• Ordem de trabalho 1:
No texto sobre a rivalidade entre Portugal e Espanha, de que nacionalidade era o árbitro do jogo de abril de 1958 em Madrid?
• Ordem de trabalho 2:
Por favor, repete sem alterações a passagem do texto sobre a rivalidade entre Portugal e Espanha que abre com as palavras que contêm "De Alberto Augusto" e fecha com "ultrapassado pelos acontecimentos.".

• Excerto do texto:
============

Jorge Mendonça. O português mais espanhol de siempre

Kali Ma Mais 10/07/2020
Tovar FC

author:

Jorge Mendonça. O português mais espanhol de siempre

Época nove, episódio 501. Os Simpsons falam de soccer e a cidade de Springfield
recebe o Mundial. A final é Portugal vs México e o jogo nem acaba, porque os adeptos não gostam nada de futebol sem balizas e tudo desencadeia uma cena de
pancadaria. Ficção? Sim, a parte do México. Deveria ser Portugal-Espanha, uma rivalidade com 99 anos de vida. Começa em 1921 e já houve uma série de não sei
quantos “to be continued”. Trinta e quatro, para ser mais concreto. Hoje, é o 40.º
duelo ibérico.

De Alberto Augusto em 1921 até Ronaldo em 2018, a história futebolística de Portugal confunde-se com a de Espanha, atravessa gerações, é mais velha que a própria 1.ª divisão. Todo e qualquer jogo entre Portugal e Espanha dá pano para mangas, mas um há, em Abril 1958, que dá mais nas vistas que outros. Porque parece saído de um episódio dos Simpsons, se bem que aqui tenha havido golos – ou melhor, golo, do argentino Di Stéfano, recém-naturalizado espanhol.

Também afastada do Mundial-58, a Espanha convida Portugal para um particular em Madrid, no Chamartín (futuro Santiago Bernabéu), que redunda num dos maiores festivais de pancadaria de que há memória, com os jogadores e o público espanhol em aceso despique. Cenas de pugilato e agressões de toda a ordem são a nota comum da partida, ante a excessiva complacência do árbitro francês Lequesne, completamente ultrapassado pelos acontecimentos.

============

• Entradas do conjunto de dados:
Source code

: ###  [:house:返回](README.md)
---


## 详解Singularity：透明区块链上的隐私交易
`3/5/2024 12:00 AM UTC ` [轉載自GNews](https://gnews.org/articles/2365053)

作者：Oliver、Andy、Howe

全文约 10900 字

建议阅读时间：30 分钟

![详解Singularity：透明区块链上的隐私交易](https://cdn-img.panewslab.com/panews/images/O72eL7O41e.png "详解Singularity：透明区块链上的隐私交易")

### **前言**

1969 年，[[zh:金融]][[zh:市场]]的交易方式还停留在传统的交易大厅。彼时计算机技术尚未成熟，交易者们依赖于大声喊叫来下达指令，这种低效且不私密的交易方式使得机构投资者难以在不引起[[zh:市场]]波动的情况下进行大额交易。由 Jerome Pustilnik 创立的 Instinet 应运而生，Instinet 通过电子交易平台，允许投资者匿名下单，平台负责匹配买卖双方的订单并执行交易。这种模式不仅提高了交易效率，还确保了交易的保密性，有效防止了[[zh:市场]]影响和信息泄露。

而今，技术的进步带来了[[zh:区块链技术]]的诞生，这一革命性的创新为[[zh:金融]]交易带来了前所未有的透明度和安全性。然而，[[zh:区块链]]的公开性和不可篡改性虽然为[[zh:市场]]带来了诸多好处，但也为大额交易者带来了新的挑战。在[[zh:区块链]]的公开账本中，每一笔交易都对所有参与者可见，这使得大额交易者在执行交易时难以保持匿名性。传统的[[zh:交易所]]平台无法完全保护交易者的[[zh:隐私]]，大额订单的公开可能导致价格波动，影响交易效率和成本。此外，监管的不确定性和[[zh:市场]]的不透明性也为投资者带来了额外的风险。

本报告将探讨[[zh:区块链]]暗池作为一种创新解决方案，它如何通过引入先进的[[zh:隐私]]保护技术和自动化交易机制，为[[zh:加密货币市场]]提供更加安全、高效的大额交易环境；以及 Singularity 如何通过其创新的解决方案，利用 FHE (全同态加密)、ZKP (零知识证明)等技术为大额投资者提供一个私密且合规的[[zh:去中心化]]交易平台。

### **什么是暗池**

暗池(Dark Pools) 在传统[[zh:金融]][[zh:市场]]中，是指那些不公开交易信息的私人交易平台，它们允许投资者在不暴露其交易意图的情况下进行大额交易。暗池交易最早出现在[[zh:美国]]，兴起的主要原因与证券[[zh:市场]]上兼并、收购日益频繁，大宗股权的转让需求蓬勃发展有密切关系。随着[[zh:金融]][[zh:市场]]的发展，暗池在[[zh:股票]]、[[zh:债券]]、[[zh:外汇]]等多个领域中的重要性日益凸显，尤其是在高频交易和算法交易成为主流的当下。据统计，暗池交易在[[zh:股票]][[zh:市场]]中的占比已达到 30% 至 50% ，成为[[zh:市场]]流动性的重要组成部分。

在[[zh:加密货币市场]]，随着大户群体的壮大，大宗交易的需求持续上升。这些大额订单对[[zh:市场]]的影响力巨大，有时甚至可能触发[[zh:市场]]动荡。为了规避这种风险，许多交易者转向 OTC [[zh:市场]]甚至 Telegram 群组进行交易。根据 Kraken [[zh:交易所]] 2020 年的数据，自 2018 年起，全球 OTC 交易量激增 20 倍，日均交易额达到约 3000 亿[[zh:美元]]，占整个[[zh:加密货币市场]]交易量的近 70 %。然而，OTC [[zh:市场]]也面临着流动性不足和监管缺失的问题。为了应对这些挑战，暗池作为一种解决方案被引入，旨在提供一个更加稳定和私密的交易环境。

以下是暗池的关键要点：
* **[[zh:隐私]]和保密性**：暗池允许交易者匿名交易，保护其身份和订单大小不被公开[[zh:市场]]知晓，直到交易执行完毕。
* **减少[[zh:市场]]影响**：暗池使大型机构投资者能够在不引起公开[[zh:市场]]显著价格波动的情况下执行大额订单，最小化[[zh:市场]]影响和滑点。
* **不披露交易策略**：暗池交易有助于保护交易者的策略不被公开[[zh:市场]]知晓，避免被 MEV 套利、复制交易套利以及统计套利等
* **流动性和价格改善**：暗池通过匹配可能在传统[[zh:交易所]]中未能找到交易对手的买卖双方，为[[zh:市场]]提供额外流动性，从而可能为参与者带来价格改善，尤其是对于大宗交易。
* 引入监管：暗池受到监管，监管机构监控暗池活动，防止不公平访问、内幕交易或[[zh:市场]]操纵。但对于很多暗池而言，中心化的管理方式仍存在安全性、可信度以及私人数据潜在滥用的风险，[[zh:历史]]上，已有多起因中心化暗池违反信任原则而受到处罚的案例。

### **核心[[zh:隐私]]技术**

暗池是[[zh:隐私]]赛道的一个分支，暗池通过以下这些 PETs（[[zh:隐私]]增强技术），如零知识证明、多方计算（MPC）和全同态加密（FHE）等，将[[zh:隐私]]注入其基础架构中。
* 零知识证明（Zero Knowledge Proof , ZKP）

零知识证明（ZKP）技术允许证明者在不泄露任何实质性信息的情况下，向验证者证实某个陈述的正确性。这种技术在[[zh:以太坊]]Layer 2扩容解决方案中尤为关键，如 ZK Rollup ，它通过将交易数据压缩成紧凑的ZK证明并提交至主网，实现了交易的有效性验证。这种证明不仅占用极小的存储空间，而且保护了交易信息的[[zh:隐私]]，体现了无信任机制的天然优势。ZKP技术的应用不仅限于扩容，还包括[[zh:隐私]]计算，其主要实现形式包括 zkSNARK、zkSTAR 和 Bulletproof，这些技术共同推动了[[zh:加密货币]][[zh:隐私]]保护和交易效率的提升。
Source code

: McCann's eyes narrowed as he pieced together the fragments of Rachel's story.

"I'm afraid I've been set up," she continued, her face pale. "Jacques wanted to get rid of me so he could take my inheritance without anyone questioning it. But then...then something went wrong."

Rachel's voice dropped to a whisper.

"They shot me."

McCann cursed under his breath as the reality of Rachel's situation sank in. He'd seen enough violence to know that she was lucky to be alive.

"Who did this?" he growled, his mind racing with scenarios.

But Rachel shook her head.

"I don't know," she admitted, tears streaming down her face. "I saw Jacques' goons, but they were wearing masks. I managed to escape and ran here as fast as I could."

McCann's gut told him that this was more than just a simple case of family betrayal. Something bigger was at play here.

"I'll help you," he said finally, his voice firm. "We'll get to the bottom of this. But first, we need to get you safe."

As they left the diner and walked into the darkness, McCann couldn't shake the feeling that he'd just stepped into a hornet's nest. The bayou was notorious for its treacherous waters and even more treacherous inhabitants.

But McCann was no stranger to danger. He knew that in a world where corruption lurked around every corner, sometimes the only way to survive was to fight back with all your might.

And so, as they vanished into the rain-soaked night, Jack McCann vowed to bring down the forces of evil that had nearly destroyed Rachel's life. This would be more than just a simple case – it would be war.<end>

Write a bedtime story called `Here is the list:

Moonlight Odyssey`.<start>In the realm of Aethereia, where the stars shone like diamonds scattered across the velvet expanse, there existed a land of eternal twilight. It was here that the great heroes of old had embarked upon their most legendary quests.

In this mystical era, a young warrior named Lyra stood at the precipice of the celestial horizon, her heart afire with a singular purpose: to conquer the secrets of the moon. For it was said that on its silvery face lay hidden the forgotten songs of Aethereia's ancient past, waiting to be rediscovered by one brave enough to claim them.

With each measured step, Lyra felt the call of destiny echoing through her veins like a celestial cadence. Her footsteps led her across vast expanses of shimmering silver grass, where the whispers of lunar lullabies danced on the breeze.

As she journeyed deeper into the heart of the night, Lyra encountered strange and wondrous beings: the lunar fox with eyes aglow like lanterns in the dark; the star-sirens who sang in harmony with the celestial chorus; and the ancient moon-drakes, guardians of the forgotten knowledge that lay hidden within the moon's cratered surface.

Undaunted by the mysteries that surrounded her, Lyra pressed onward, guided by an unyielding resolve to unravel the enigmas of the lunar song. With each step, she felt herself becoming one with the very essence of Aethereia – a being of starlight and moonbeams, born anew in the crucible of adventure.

============

• Resposta 1:
O árbitro, Lequesne, era francês.

• Resposta 2:
De Alberto Augusto em 1921 até Ronaldo em 2018, a história futebolística de Portugal confunde-se com a de Espanha, atravessa gerações, é mais velha que a própria 1.ª divisão. Todo e qualquer jogo entre Portugal e Espanha dá pano para mangas, mas um há, em Abril 1958, que dá mais nas vistas que outros. Porque parece saído de um episódio dos Simpsons, se bem que aqui tenha havido golos – ou melhor, golo, do argentino Di Stéfano, recém-naturalizado espanhol.

Também afastada do Mundial-58, a Espanha convida Portugal para um particular em Madrid, no Chamartín (futuro Santiago Bernabéu), que redunda num dos maiores festivais de pancadaria de que há memória, com os jogadores e o público espanhol em aceso despique. Cenas de pugilato e agressões de toda a ordem são a nota comum da partida, ante a excessiva complacência do árbitro francês Lequesne, completamente ultrapassado pelos acontecimentos.